§ Required work
Please restate word for word the lines of the entries below from the one with "right elbow: (465, 386)" to the one with "left eye: (346, 280)", inclusive, and leave out every picture.

++++ Available data

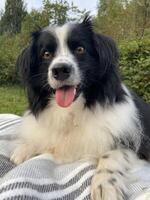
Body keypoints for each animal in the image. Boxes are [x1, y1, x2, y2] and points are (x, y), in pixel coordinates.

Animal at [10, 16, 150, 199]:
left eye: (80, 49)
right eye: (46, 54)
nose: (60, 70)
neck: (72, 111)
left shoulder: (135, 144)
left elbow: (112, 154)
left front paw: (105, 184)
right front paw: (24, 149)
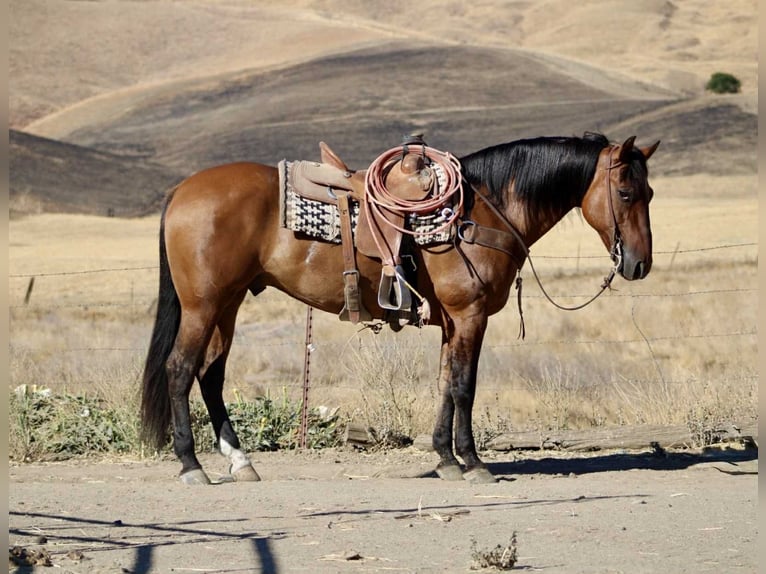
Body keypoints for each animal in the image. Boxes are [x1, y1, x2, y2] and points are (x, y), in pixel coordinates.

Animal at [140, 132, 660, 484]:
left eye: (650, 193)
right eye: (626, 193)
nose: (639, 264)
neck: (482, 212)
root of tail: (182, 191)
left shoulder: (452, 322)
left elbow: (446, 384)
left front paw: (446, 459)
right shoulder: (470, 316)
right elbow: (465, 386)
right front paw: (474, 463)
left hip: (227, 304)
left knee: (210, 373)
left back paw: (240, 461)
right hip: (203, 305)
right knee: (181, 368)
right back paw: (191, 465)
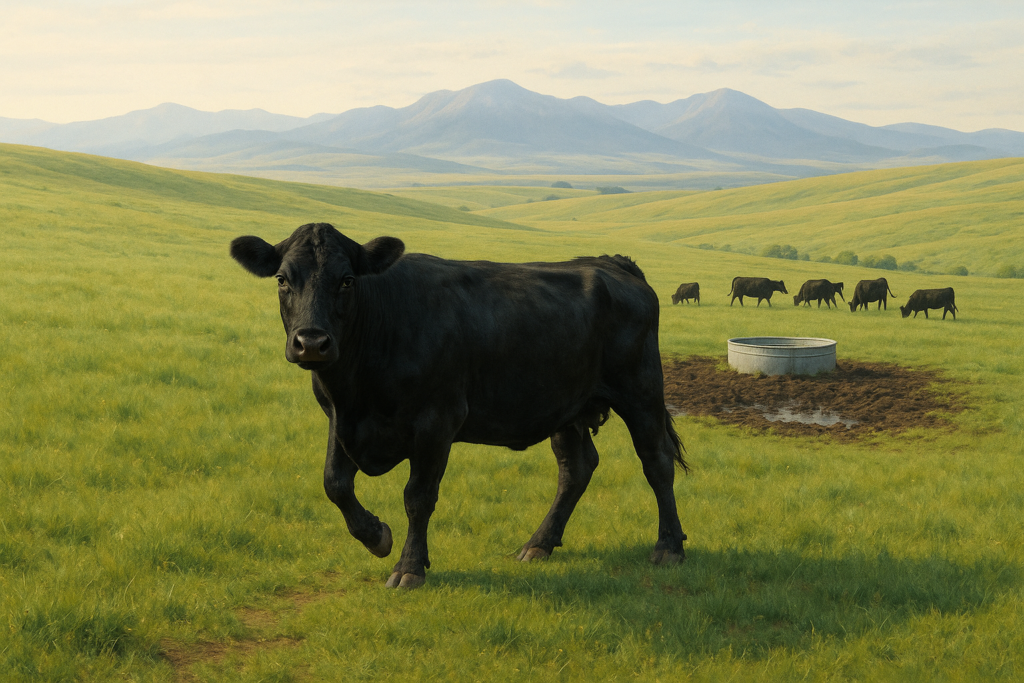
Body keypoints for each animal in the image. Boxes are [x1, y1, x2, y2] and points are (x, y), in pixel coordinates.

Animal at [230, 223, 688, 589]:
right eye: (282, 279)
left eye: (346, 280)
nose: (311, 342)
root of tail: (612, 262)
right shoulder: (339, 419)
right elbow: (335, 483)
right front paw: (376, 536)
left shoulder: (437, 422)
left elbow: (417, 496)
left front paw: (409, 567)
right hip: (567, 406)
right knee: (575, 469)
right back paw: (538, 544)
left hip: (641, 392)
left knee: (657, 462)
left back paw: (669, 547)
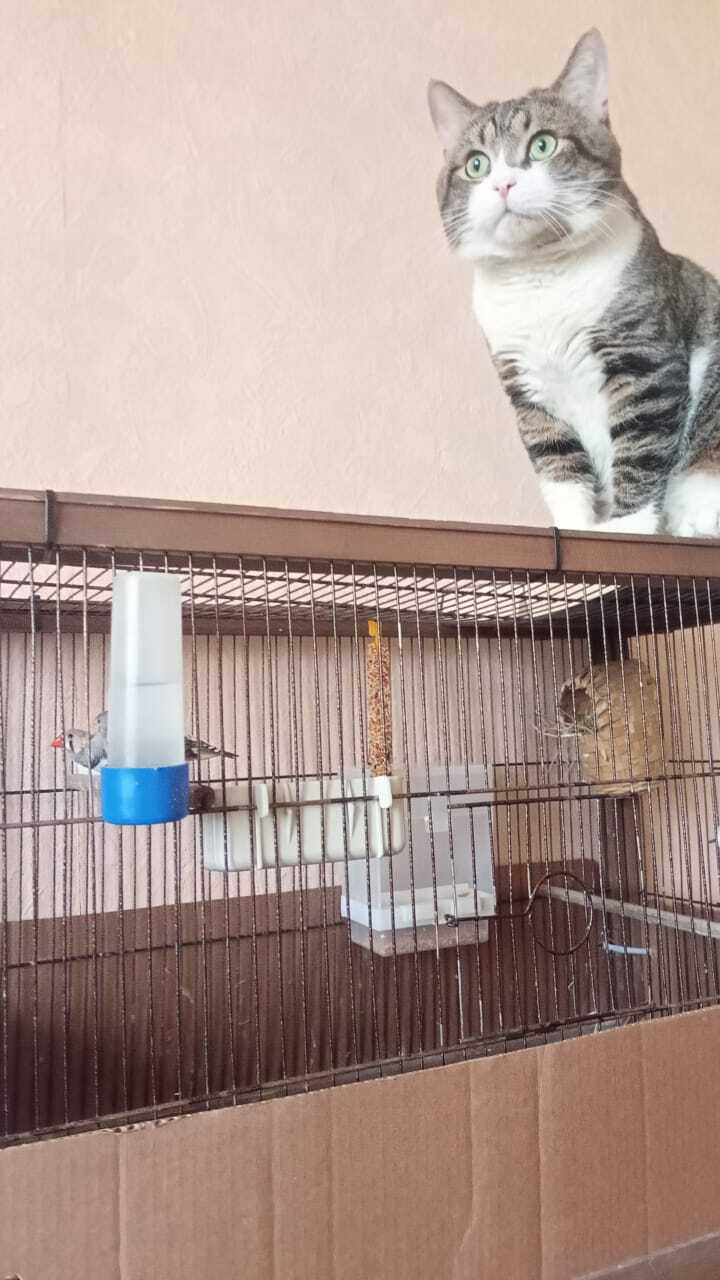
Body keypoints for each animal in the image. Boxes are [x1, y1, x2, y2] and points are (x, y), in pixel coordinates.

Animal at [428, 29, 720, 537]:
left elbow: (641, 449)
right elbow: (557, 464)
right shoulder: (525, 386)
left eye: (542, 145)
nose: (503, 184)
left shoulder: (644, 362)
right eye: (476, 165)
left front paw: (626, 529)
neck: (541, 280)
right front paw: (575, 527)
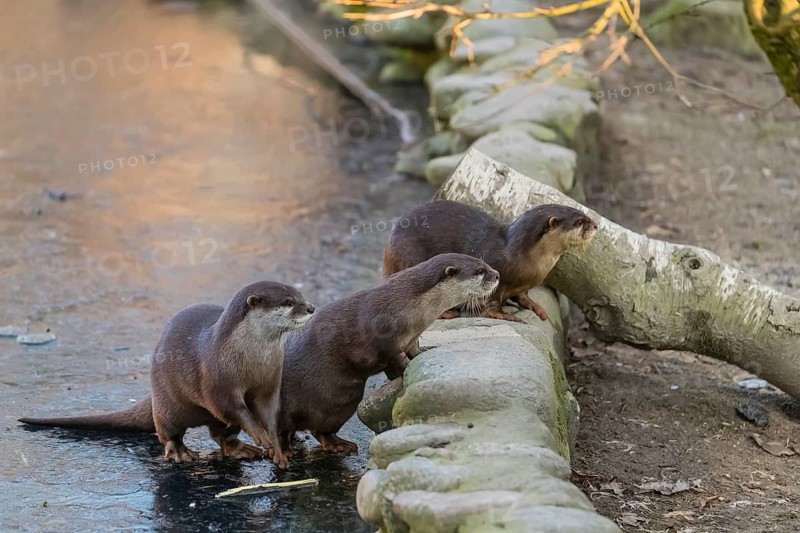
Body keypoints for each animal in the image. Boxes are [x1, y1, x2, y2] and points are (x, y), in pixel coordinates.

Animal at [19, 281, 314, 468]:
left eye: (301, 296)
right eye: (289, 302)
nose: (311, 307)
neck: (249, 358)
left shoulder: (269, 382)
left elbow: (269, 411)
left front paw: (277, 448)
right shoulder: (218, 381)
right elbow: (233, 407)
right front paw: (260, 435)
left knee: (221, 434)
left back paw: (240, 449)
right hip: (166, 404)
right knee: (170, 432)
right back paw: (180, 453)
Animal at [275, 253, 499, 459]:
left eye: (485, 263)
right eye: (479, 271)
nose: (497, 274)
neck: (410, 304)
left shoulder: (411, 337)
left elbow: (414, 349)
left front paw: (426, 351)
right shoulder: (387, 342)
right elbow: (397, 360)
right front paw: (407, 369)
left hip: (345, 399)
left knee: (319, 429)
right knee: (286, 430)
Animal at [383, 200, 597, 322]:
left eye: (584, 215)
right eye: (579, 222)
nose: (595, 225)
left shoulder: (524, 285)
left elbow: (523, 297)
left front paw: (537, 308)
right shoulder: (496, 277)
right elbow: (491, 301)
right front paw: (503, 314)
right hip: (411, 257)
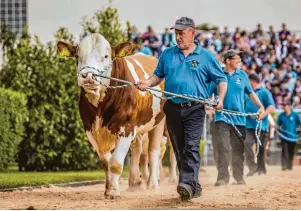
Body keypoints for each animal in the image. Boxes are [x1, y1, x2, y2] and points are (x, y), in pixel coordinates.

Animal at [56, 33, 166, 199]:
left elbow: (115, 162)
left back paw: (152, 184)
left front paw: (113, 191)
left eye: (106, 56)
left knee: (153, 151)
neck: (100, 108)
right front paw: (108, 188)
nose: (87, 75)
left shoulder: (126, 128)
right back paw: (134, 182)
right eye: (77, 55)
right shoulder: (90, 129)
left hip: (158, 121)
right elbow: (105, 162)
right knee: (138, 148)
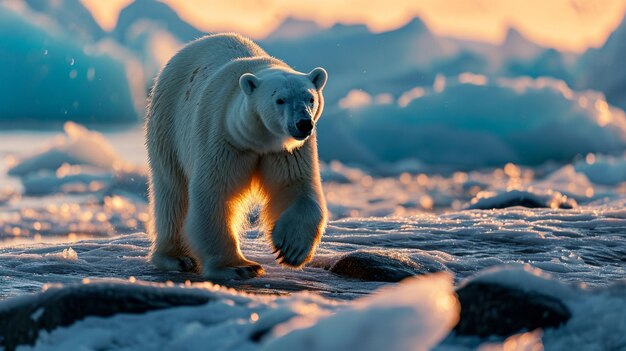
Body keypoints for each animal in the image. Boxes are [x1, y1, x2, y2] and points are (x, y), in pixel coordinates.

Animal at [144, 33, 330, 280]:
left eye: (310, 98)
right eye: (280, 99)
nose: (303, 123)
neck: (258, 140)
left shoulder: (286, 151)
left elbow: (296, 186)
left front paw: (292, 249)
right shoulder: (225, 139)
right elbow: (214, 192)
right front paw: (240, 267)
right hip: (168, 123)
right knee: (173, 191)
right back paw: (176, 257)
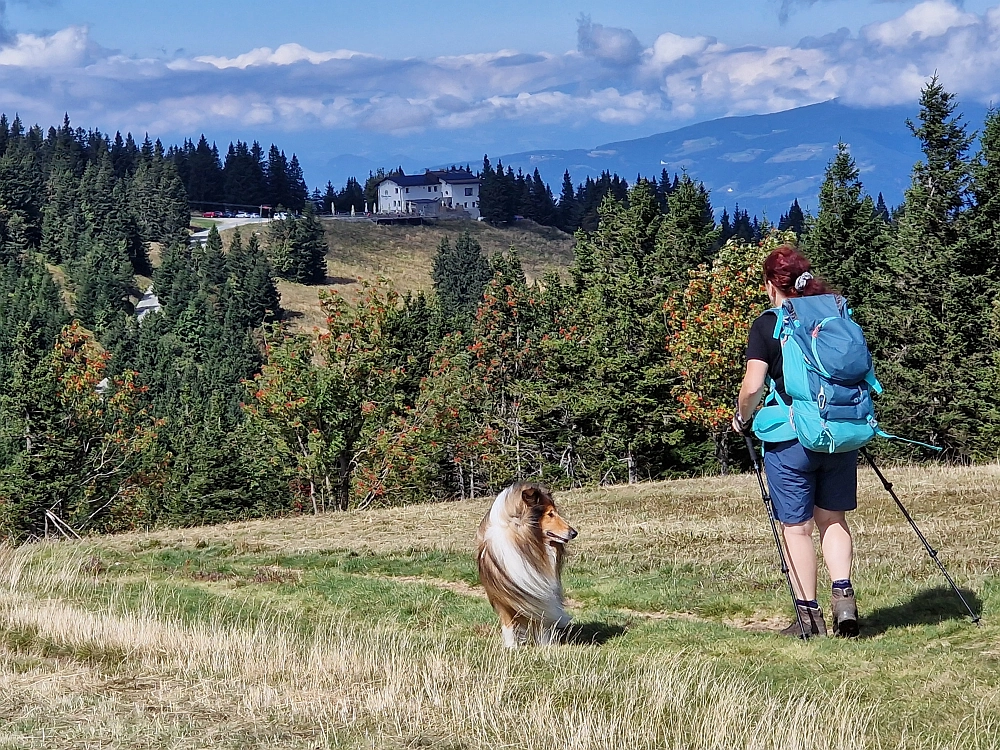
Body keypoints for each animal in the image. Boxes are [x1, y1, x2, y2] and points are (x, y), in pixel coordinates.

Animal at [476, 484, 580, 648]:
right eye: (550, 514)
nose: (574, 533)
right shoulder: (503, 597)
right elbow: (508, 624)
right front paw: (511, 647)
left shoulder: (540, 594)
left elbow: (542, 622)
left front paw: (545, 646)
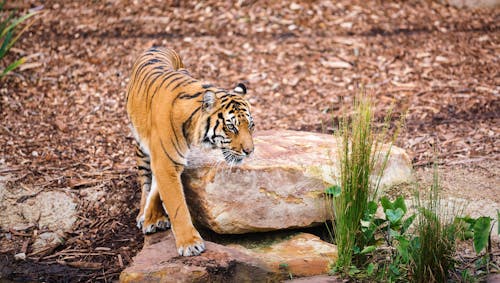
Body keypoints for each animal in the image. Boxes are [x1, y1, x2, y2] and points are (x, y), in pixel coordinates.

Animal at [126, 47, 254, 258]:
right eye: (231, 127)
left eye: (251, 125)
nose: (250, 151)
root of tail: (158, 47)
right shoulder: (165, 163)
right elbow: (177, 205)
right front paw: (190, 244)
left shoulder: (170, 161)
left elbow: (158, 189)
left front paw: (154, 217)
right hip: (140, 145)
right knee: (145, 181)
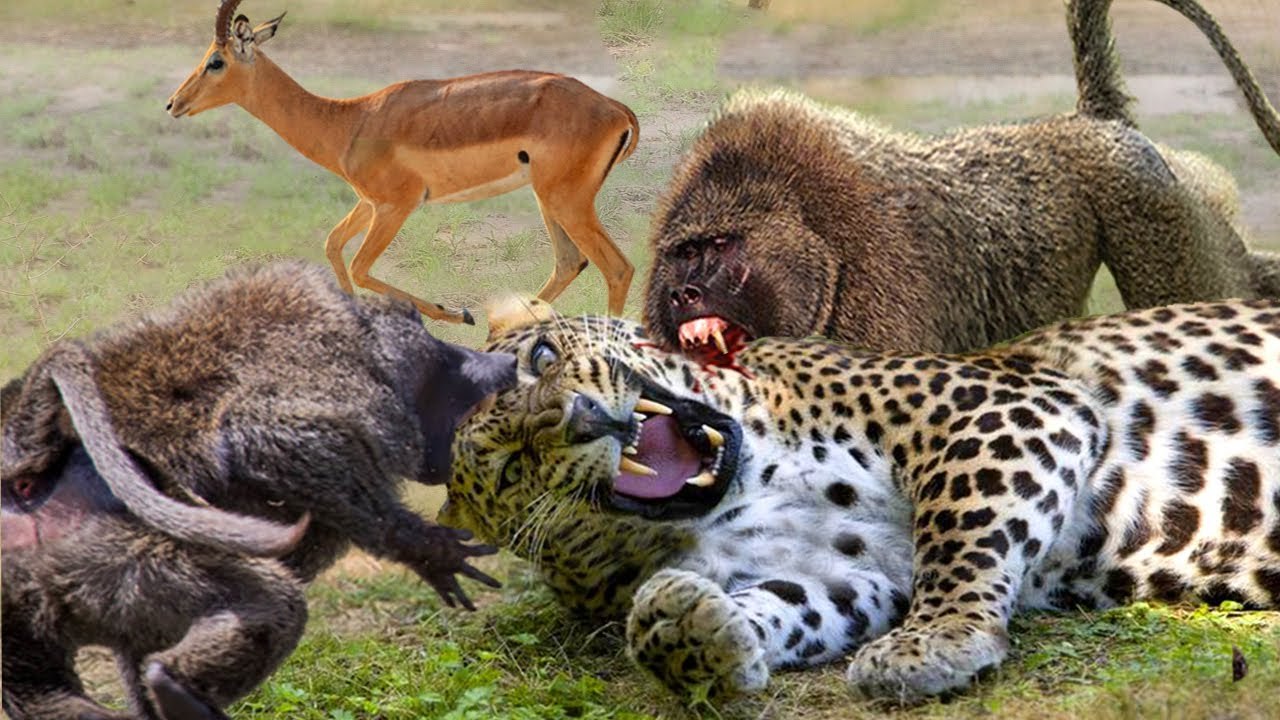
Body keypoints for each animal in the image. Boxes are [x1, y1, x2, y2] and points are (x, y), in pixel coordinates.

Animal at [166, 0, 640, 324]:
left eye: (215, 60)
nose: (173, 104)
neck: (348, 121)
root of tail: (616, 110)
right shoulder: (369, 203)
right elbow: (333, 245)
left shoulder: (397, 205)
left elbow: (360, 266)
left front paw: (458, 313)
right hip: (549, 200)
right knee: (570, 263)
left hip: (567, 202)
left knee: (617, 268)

++++++++

§ Exercise response
right elbow: (465, 386)
right front paw: (474, 463)
left hip: (227, 304)
left knee: (210, 373)
left back paw: (240, 461)
right hip: (203, 305)
right knee: (181, 368)
right back paw: (191, 465)
Body keypoints for each animal in the image. Boxes are [x1, y1, x2, y2] and points are (x, y), in pixel coordinates.

Animal at [230, 223, 688, 589]:
right eye: (282, 279)
left eye: (346, 280)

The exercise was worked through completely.